_Action item_. Please retype the entries below word for word, passing over every picture.

_Source data_.
━━━━━━━━━━

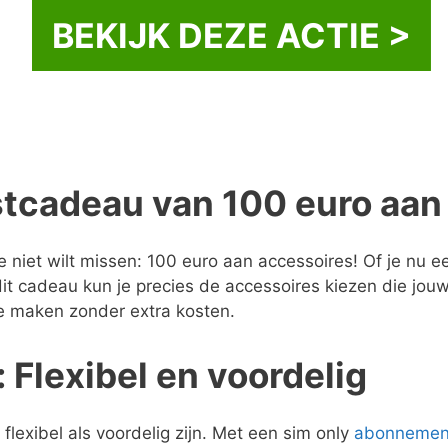
BEKIJK DEZE ACTIE >
cadeau van 100 euro aan
e niet wilt missen: 100 euro aan accessoires! Of je nu
it cadeau kun je precies de accessoires kiezen die jouw
e maken zonder extra kosten.
Flexibel en voordelig
lexibel als voordelig zijn. Met een sim only
abonnemen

━━━━━━━━━━

_Response box_.
BEKIJK DEZE ACTIE >
cadeau van 100 euro aan
e niet wilt missen: 100 euro aan accessoires! Of je nu
it cadeau kun je precies de accessoires kiezen die jouw
e maken zonder extra kosten.
Flexibel en voordelig
lexibel als voordelig zijn. Met een sim only
abonnemen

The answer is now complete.